Practical life exercises are the basis of the Montessori environment. Not only do they promote concentration, but they help children grow in independence and develop a spirit of friendliness and helpfulness.
Life Exercises include many familiar objects – buttons, brushes, dishes, pitchers, water, and a variety of other things that the child recognizes from his home environment. Although these activities may seem simple and commonplace, they actually form an integral part of the Montessori program. Each task helps students to perfect coordination, enabling him to incorporate more intricate academic materials as he progresses.
- Manipulative Skills: pouring, carrying, and sorting containers/books
- Self-Development Skills: social graces, courtesy, and personal care
- Caring for the Environment: sweeping, washing, dusting, and polishing
Sensorial Materials teach children to recognize what they see. Equipment is designed to refine the senses, helping children learn to compare, contrast, and distinguish between objects.
Each of the sensorial materials isolates a defining quality, such as color, weight, shape, texture, size, sound, smell, etc.
At Alpine Montessori in Sparta and Oak Ridge, we use the Open Court phonics system along with the Montessori Method. We use the Lippincott Shapebook and Letterbook series. The reading skills that children acquire will make future days in school a rich, productive, and enjoyable experience.
To be able to write, a child must develop a two-fold skill. They must commit to memory the shape of the letters and their corresponding sounds, and develop the muscular skills necessary for using a pencil with control.

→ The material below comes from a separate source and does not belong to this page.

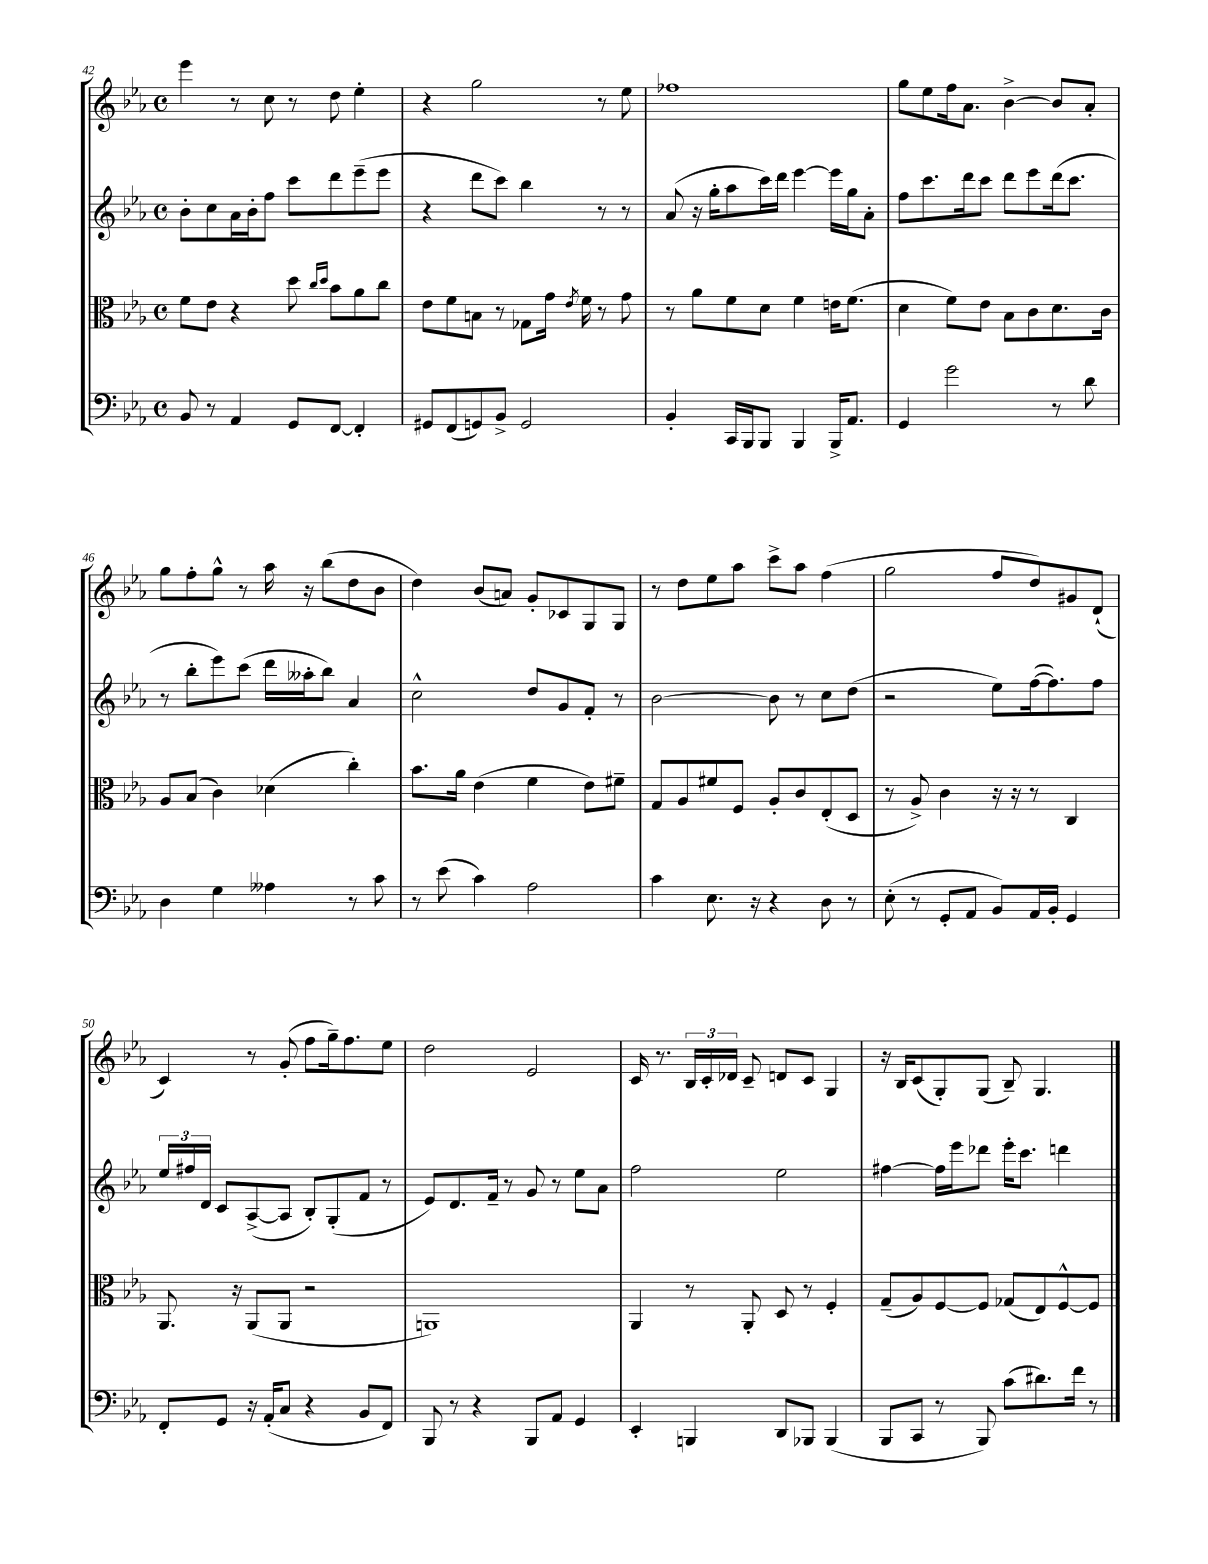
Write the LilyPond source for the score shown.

In our classrooms, we also use sandpaper letters and a movable alphabet to assist in learning letters and sounds. Metal Insets are also used in the classroom to develop pencil control. These two skills are combined together to aid in learning to write. A child must commit to memory the shape of the letters and their corresponding sounds and develop the muscular skill necessary for using a pencil with control.
Word-building exercises are used; e.g., matching words and pictures.
As part of our daily program, we include activities that introduce students to several foreign languages, such as Spanish, Italian, Japanese and American Sign Language.
Oak Ridge: Spanish, Italian
Sparta: Spanish, Japanese, ASL
Children build up their concept of numbers and their ability to concentrate through the manipulation of concrete materials. Dr. Montessori designed these concrete materials to represent all types of quantities after she observed that children who becomes interested in counting likes to touch or move the items as they enumerate them. In a Montessori environment, children not only sees the symbol for 1, 1000 or ½, they can also hold each of the corresponding quantities in their hands.
Later, by combining this equipment, separating it, sharing it, counting it, and comparing it, they can demonstrate the basic operations of math.
Puzzle maps help children to visualize their world. Children are encouraged to become aware of their own culture, as well as to be accepting of others. Through these maps, children learn geographical skills such as the names of countries and information about them.
From botany and zoology puzzles to card games and booklets, our wide range of science activities will broaden children’s awareness of the world around them. Students will carry out various science experiments in the classroom, helping each child to become more observant of environmental concerns and characteristics.
An art easel is provided in the classroom and available each day for children’s individual use. Numerous art projects are incorporated into our program throughout the year.